───── EXERCISE PASSAGE

Denzey Lewis, Nicola, and Justine Ariel Blount. “Rethinking the Origins of the Nag Hammadi Codices.” JBL 133.2 (2014): 399–419 (PDF).

Goodacre, Mark. “How Reliable is the Story of the Nag Hammadi Discovery?” JSNT 35.4 (2013): 303–22 (PDF).

Your assignment is to summarize the two articles and then analyze their conclusions based on the following guiding questions: why does it matter where and by whom the codices were found? how does Lewis and Blount’s theory of origins affect our understanding of the codices? going forward, how should scholars evaluate accounts of how and where manuscripts were found? Please follow the guidelines of this Essay Writing Checklist and attach a copy (with boxes checked) to your paper. Length: 5 pages. Grade value: 20%. Due: Oct. 2.

C. Rethinking “Gnosticism” Analysis: toward the end of the course students will hand in an analysis of Michael Williams, Rethinking “Gnosticism” with the aim of assessing the cogency of his argument for dismantling “Gnosticism” as a category. The analyses will be discussed in the final class of the course. Caution: this assignment is not a book review, so a summary of the book is not required. Instead, assume your reader has the same knowledge of the book as you. Since this paper is an analysis, you should arrange your ideas thematically (making arguments about Williams’ thesis and presentation) not chronologically, as in a book review. Please follow the guidelines of this Essay Writing Checklist and attach a copy (with boxes checked) to your paper. Length: 7 pages. Value: 30%. Due: Nov. 27.

D. Class Participation: to encourage an optimum of instructor/student interaction, a portion of your final grade is allocated to class participation. The grade is based on class attendance and on asking/answering questions.  Grade value: 10%.

Missing papers: In the event that papers go missing, it is your responsibility to keep a hard copy of all written work submitted for the course.

Late papers: the instructor, like you, is a very busy person. He likes to receive papers on time so that he can give them back to you within a reasonable time and then get on with other things he has to do (the instructor has other courses to teach and other papers to grade). Late papers complicate his life. So, he cannot accept late papers unless they are accompanied with documentation from Special Needs or Health Services. Contact the professor if you foresee problems handing in papers on time.

──────────
───── DATASET EXCERPT

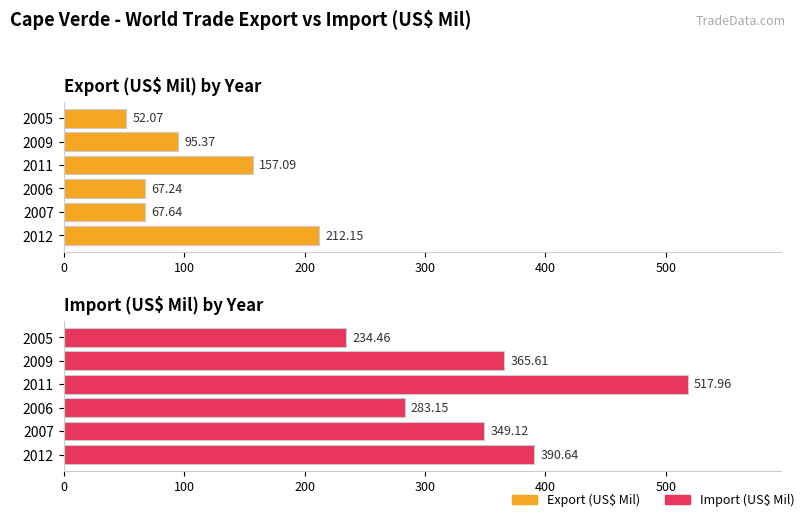

What is the total value across all series at 2011?

675.1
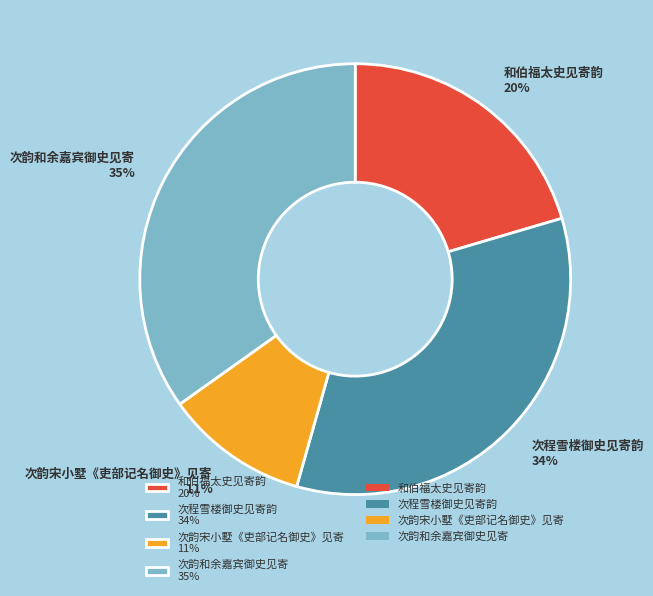

Rank the categories by value from highest to lowest.

次韵和余嘉宾御史见寄, 次程雪楼御史见寄韵, 和伯福太史见寄韵, 次韵宋小墅《吏部记名御史》见寄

──────────

**DIRECTIONS:**
(A) Using the course guidelines, decide whether each statement agrees with them. Answer yes or no and quote the words that decide it.
(i) The analysis of Williams' book should be arranged chronologically, like a book review.
(ii) Class participation makes up 10% of the final grade.
(iii) The paper on the two Nag Hammadi articles is due on Oct. 2.
(B) According to the course guidelines, what must come with a late paper for the instructor to accept it?
(C) Go on with the course guidelines on assignments and grading, starting after their last sentence.

**ANSWERS TO THIS EXERCISE:**
(A)
(i) No: "you should arrange your ideas thematically (making arguments about Williams’ thesis and presentation) not chronologically, as in a book review."
(ii) Yes: "Grade value: 10%."
(iii) Yes: "Due: Oct. 2."

(B) It must come with documentation from Special Needs or Health Services.

(C)
4. Important Dates
Sept. 17: Last date to enroll without permission of instructor
Oct. 1: Last date to enroll with permission of instructor
Nov. 8: Last date to drop course without receiving a grade

5. Class Schedule
Please come to class having read the assigned primary and secondary readings and having consulted the on-line resources. A lecture outline for each week’s class will be posted on-line by Monday evening. It is your responsibility to print your own copy of the outline and bring it to class.

Sept. 4: Introduction to the Course
On-line Resources: for a quick overview of the essentials of Gnosticism watch this episode of the Religion for Breakfast podcast:
New to the study of early Christianity, or need your memory refreshed? Watch this video from Crash Course World History on Christianity from Judaism to Constantine.

Sept. 11: The Nag Hammadi Library
Read for Today: Denzey Lewis ch. 1
Online Resources: Watch James Robinson discuss the discovery of the Nag Hammadi Library in this short video:

Sept. 18: Heresy Hunting
Read for Today: Denzey Lewis ch. 2; Irenaeus, Against Heresies (PDF 1, PDF 2); Epiphanius of Salamis, Against Heresies 33.3.1-33.7.10 (=Ptolemy’s Epistle to Flora) (PDF); Acts 8:9-25 (from the Bible).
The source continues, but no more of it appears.